Sherrie Dornberger, RNC, CDONA, FACDONA, executive director, NADONA

Q: I hear a lot about OBRA 87. Is there a document that I could read to learn more about the thoughts behind it?

A: Having been a director of nursing before, during and after OBRA, I can tell you, “We have come a long way, baby.” The best document I have found is from the Henry J. Kaiser Family Foundation. It’s an entire booklet titled “Nursing Home Quality Care Twenty Years After the Omnibus Reconciliation Act of 1987,” printed in 2007, prepared by Joshua Wiener, Ph.D. It’s available at www.kff.org.

At the booklet’s conclusion, Wiener writes, “In the 20 years since the passage of OBRA 87, real progress has been made in providing improved quality care to nursing home residents, yet significant problems remain …

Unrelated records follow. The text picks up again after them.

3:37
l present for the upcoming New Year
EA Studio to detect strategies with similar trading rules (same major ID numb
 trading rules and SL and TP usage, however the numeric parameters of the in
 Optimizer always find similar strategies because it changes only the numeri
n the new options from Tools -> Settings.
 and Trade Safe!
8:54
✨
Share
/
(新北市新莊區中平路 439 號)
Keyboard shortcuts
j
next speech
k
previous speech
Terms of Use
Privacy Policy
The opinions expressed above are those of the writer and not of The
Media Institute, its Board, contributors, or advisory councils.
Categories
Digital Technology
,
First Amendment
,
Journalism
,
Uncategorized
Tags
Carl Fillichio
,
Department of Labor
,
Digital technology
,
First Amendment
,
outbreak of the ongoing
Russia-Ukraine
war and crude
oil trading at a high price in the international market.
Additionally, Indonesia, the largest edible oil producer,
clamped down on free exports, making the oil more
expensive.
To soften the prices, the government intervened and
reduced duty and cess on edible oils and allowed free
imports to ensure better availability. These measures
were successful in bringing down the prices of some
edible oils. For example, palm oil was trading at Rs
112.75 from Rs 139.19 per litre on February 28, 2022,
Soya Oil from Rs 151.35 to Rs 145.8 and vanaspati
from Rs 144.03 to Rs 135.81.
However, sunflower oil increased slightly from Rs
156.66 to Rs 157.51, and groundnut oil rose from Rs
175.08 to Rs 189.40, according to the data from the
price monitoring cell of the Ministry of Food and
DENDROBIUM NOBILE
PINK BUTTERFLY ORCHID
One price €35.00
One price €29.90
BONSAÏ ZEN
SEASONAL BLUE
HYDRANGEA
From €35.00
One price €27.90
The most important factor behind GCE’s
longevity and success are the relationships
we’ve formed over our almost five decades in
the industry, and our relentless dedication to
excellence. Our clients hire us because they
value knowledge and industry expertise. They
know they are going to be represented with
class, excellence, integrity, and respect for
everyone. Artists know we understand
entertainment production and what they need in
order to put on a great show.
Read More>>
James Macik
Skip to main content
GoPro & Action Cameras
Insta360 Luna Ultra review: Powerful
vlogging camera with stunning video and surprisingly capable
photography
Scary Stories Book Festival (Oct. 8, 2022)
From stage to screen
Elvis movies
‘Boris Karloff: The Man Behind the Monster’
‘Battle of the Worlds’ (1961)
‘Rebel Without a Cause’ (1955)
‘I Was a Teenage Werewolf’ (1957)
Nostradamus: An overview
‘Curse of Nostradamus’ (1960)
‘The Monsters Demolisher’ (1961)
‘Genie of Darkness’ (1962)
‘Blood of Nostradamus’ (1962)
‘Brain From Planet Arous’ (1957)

“The 20th anniversary of the nursing home reform amendments provides an important opportunity to consider lessons learned, assess options for the future, and strategies for caring for an aging population in a variety of long-term care settings.”

The Kaiser booklet puts “everything OBRA” into one concise booklet. It goes over the rules, the changes in regulations and inspections, and how regulations were initiated. It reviews the reimbursement and prospective versus retrospective payment.

OBRA changed long-term care as it forced us to look at the needs of the “individual” resident. For instance, we would produce a policy, say, on whirlpool baths and everyone was forced to have their bath on our time schedule, when the CNA or charge nurse would create the WP schedule, with no consideration to the fact that the resident might be in pain and an evening bath may be less painful for him or her.

Before OBRA, we felt as though we allowed those residents to live in OUR facilities. Facilities today are much more homelike and friendlier places.